Vedere delle animazioni in stop-motion in uno spazio per l’arte contemporanea è un po’ una sfida: non si sa bene come considerarle. Sarà per questo che non succede molto spesso e sarà per lo stesso motivo che il successo internazionale di
Nathalie Djurberg (Lysekil, 1978; vive a Berlino) può stupire. Ma i suoi video fanno parte di collezioni museali come quella del Moderna Museet di Stoccolma o del Guggenheim di New York e, tra mostre e biennali, hanno girato il mondo.
I video, interamente realizzati dell’artista svedese, sono animazioni di plastilina dall’estetica ruvida, il cui stile è ispirato più da artisti russi che dall’infallibiltà professionale di
Wallace e Gromit. Se non raggiungono l’impeccabilità tecnica, trasmettono comunque una visceralità inquietante, catalizzata dalle musiche del compagno dell’artista,
Hans Berg.
I temi e i personaggi di questi lavori sono legati a un immaginario fiabesco nel quale fanno irruzione sesso, perversione e violenza, mentre la moralità viene esplorata attraverso una simbologia che ricorda gli scritti di Bataille o i peggiori casi di cronaca nera. La tortura è sia subita che auto-inflitta, i rapporti sono carnali e morbosi, spesso familiari, ma gerarchici. Il corpo è squassato da manifestazioni d’amore isteriche e goffe, letteralmente disintegrato dai propri istinti più naturali.

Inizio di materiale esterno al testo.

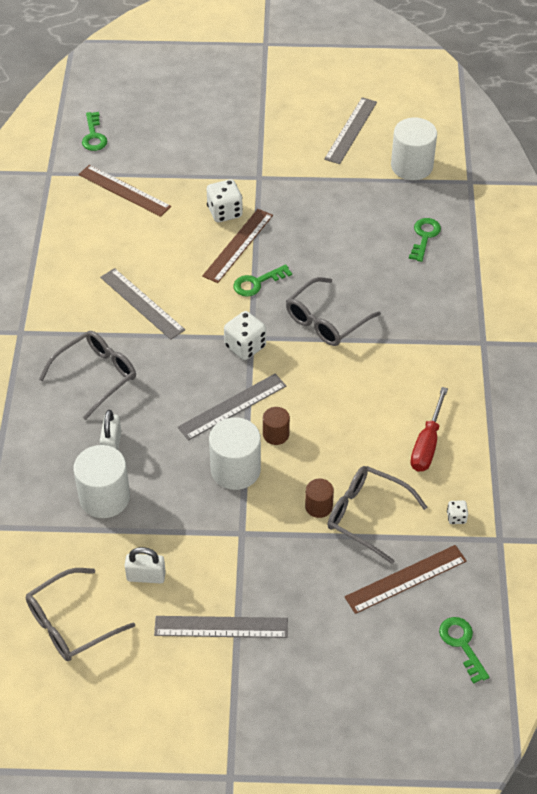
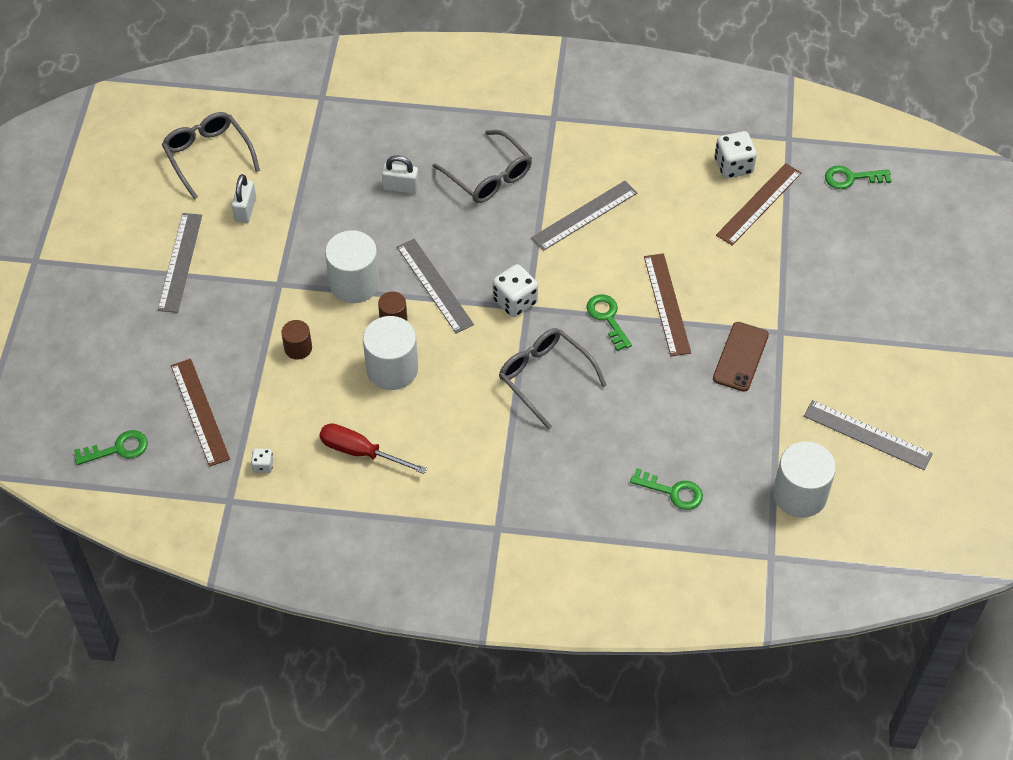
camera: 95 degrees right, 5 degrees up
(104, 497) = (338, 181): white cylinder -> white cylinder (392, 369)
(225, 212) = (721, 295): white dice -> white dice (733, 166)
(238, 245) = (667, 304): brown ruler -> brown ruler turned 45 degrees clockwise
(287, 200) = (740, 357): none -> brown phone
(366, 515) = (280, 387): grey glasses -> none

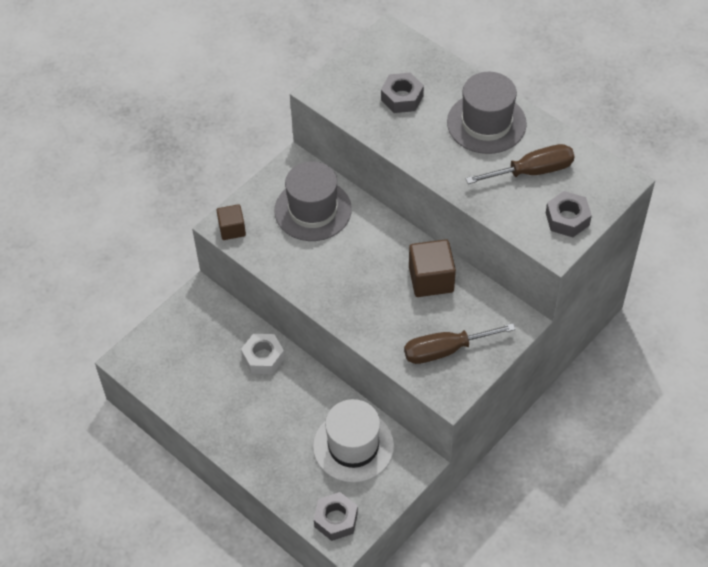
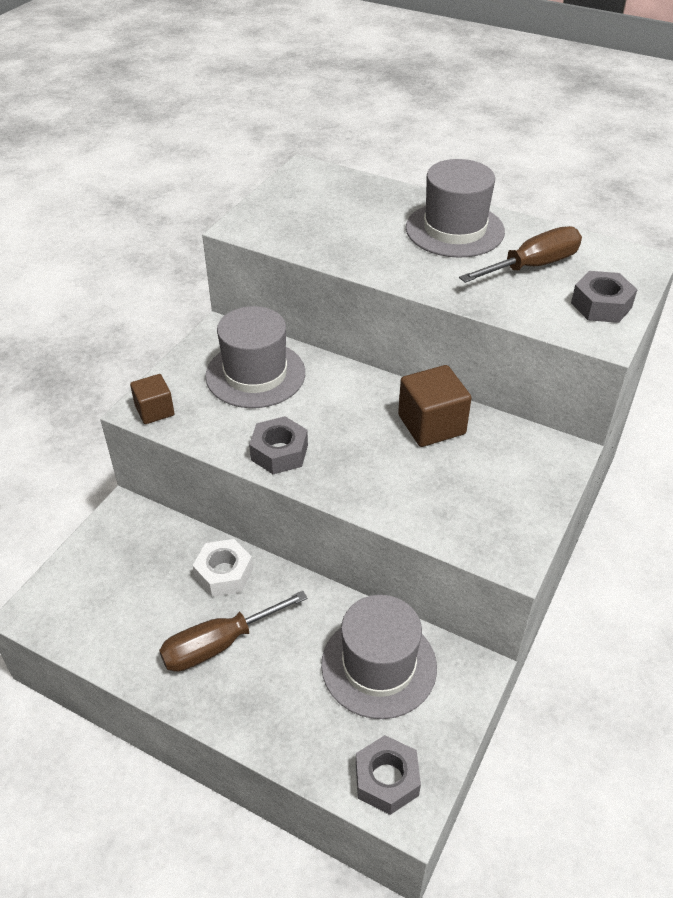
camera: 15 degrees left, 10 degrees down
(353, 446) = (379, 665): white hat -> grey hat
(402, 98) = (343, 220): grey nut -> grey nut (279, 452)
(445, 350) = (483, 503): brown screwdriver -> brown screwdriver (218, 644)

Da una parte c’è l’intimità casalinga, dove il rapporto madre-figli finisce invariabilmente per consumare una delle due parti (
It’s the Mother, 2008), dall’altra c’è il mondo di fuori, una foresta brulicante di vita minacciosa, regolata da leggi agghiaccianti nella loro semplicità. Vi si uccide, vi si è uccisi e vi ci si uccide (
Turn into Me, 2008).
L’aspetto più intrigante della mostra è forse l’allestimento scenografico, a partire dal feltro che dal pavimento abbraccia l’entrata nella sala. Il comune denominatore della foresta, con le sue casupole e caverne, è l’ideale per rendere l’atmosfera fiabesca, sia privata che naturale. La casupola, la grande “patata” caverna, ogni installazione ha una funzione diversa che non è necessariamente quella di contenitore dei video. L’installazione più seducente, a livello scultoreo, è il gigantesco corpo di donna del quale vediamo emergere una mano, i piedi e la parte inferiore del busto. La sua vagina e il suo ano dischiuso (un occhio video cieco, riferimento ancora a Bataille) sono protesi verso il visitatore in un invito lascivo ma indifeso.
Per quanto i video di Djurberg siano in sé piuttosto inquietanti, è questo ambiente, con la sua grammatica espositiva non scontata, a rendere l’esperienza completa. A stimolare i sensi non ci sono solo i video con i loro suoni, ma anche gli odori e la consistenza della scenografia. Se ci vuole un valore aggiunto perché delle animazioni in stop-motion siano a proprio agio in uno spazio come la Fondazione Prada, questa resa lo fornisce.